### Texte présenté

C'est Kennou, pas Kannou.
Juge, ex-présidente de l'Association des magistrats tunisiens (AMT), commissaire à la Cour internationale de justice (CIJ), militante: Kalthoum Kennou a un CV à rallonge et la langue bien pendue. En novembre, elle sera, sauf surprise, la seule femme candidate à l'élection présidentielle tunisienne.
Forte de la validation de sa candidature par l'ISIE, elle vient d'investir son bureau de campagne, un appartement "prêté par une cousine" dans le quartier tunisois de Lafayette. C'est encore spartiate, mais ça fera l'affaire. À 55 ans, Kennou se dit "indépendante" avant tout. Elle ne se sent proche d'aucun parti et se classe sobrement dans "la famille des démocrates", ces "gens qui croient en l'égalité, aux droits de l'Homme, à l'Etat laïc, à une vraie séparation des pouvoirs".
"Les anciens sont compétents, oui. Compétents en fraude."
Originaire des îles de Kerkennah, elle a vécu toute sa vie dans le quartier tunisois de Montfleury. Le syndicalisme "coulait dans les veines" de son père, Mabrouk Kennou, décédé il y a quelques mois.
Issue d'une famille de scientifiques, elle n'aime pas les calculs. Après le lycée, "le système" la dirige vers des études de droit dont elle n'a "franchement jamais été convaincue".
La jeune femme voulait étudier le journalisme "coûte que coûte". Elle rentre chez elle en pleurant, ses frères se moquent d'elle: "Tu es de gauche, et ils t'ont mis dans le droit".
Elle va pourtant persévérer dans ce "droit chemin" et deviendra une voix contre le régime au sein de la magistrature tunisienne. Elle ira jusqu'à émettre un mandat d'arrêt contre Moez Trabelsi, neveu par alliance de Ben Ali.
L'administration la mute deux fois dans les régions, d'abord à Kairouan puis à Tozeur, pour l'éloigner de la capitale.
À 22h, le 13 janvier 2011, elle enfile son pseudo Rabia Meskellil pour écrire sur Facebook: "Si le régime de Ben Ali reste, le sang coulera jusqu'aux genoux".
Aujourd'hui, elle conserve une hargne envers les membres de l'ancien régime. Elle affirme qu'elle ne travaillera pas avec eux, qu'elle ne pourrait pas travailler avec le parti Nida Tounes, qui en a fédéré plusieurs. Kalthoum Kennou n'a pas la mémoire courte.
La loi les autorise à se présenter? "Oui, mais moralement ils n'auraient pas dû".
Ils font valoir leurs compétences? "Ils sont compétents, oui. Compétents en fraude, en dossiers véreux, et tout ça. Rien ne nous garantit qu'ils ne reprendront pas les mêmes pratiques".
Elle s'interrompt pour répondre au téléphone. La période de campagne n'a pas commencé mais des candidats auraient déjà lancé la distribution de tracts. Elle tique: "C'est illégal ce qu'ils sont en train de faire". La loi d'abord.

######
### Données extraites

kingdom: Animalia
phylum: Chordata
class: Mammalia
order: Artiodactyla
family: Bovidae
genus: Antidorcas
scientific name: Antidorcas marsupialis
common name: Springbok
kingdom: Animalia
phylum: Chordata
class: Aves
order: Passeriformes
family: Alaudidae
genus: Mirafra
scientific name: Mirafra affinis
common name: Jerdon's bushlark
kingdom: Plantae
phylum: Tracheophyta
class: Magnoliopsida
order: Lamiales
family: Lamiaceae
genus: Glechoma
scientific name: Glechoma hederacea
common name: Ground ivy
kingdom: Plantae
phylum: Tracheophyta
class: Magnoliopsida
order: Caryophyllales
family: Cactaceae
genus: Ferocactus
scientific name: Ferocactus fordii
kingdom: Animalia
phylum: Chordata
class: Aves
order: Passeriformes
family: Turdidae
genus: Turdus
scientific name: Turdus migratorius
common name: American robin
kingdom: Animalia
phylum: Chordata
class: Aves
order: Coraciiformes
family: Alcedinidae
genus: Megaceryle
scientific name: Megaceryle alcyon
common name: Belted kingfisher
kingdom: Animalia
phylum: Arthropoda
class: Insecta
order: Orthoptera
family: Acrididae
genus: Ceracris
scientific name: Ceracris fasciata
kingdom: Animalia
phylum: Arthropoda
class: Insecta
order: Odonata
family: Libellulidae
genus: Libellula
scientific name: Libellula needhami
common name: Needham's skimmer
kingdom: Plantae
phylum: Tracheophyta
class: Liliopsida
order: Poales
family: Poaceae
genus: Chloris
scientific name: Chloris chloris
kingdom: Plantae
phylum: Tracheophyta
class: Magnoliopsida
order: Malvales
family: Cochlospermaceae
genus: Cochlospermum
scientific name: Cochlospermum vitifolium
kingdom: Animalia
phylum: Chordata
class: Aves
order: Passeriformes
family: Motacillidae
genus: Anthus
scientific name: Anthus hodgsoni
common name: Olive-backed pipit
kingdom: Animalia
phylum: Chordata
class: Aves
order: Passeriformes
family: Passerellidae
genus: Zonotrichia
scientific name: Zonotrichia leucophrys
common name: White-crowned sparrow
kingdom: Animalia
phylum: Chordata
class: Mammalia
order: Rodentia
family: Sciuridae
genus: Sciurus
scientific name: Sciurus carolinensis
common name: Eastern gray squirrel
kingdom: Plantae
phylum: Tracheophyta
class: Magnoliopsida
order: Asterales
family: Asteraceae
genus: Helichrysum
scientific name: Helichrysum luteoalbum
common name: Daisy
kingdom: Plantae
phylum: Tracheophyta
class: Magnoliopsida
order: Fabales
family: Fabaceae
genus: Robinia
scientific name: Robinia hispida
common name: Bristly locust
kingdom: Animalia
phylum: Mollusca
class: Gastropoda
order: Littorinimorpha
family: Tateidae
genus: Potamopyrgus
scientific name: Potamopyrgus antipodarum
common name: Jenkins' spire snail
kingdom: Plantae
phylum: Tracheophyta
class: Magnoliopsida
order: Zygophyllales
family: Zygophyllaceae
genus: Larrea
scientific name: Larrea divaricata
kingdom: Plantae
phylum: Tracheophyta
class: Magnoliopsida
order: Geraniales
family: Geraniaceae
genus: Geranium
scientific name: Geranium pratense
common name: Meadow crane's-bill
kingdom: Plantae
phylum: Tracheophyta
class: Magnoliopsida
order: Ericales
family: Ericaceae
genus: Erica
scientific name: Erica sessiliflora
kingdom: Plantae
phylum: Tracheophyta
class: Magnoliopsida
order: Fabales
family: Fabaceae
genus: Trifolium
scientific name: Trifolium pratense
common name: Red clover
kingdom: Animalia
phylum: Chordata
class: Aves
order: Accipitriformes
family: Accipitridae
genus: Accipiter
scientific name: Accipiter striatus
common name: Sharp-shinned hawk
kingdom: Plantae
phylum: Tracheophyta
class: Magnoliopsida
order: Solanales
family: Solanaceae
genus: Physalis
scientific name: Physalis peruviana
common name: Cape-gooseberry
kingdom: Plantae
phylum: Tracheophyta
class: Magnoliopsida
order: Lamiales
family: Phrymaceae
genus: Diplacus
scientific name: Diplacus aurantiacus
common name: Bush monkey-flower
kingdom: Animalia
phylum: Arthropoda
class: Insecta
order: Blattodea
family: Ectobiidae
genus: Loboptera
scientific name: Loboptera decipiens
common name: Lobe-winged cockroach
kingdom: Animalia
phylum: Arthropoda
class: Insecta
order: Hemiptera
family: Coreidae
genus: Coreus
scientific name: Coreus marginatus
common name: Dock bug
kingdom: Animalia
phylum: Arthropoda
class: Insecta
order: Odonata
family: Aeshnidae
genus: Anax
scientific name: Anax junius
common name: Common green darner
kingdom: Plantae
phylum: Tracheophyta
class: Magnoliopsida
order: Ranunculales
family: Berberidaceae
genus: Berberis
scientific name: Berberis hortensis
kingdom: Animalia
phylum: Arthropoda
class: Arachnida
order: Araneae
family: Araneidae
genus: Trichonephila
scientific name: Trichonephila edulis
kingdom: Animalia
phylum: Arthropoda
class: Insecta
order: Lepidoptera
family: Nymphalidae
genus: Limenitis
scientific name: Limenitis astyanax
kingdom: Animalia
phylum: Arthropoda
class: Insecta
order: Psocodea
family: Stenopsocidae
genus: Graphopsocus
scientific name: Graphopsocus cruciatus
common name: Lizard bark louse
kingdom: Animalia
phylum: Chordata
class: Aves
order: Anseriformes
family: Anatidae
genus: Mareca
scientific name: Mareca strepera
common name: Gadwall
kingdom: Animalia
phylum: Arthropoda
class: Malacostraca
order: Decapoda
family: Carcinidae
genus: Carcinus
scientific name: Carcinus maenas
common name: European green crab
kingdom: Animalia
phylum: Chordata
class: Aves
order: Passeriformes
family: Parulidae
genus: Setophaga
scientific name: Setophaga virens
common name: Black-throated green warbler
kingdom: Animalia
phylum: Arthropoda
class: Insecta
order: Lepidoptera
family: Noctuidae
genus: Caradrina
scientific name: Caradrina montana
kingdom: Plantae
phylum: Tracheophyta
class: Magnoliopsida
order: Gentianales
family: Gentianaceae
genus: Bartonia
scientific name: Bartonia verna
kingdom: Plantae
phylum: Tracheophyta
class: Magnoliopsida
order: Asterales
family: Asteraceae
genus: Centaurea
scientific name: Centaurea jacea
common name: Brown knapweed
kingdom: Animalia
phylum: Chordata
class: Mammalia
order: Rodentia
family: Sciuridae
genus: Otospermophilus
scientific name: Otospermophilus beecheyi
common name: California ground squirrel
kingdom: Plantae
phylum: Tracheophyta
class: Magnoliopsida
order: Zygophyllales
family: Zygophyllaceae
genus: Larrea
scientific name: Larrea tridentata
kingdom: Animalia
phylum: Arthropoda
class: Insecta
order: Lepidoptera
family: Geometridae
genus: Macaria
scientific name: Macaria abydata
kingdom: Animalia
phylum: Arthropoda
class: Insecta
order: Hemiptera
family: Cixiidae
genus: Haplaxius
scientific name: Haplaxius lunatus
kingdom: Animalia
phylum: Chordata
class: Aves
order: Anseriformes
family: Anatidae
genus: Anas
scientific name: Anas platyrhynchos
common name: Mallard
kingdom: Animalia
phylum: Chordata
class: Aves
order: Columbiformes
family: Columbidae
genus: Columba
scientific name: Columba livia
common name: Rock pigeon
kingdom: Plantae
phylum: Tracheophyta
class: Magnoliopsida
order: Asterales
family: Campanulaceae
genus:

######

- [Objectif]
D'après le portrait de Kalthoum Kennou, quel pseudonyme utilise-t-elle pour écrire sur Facebook le 13 janvier 2011 ?

- [Corrigé]
Elle utilise le pseudonyme Rabia Meskellil.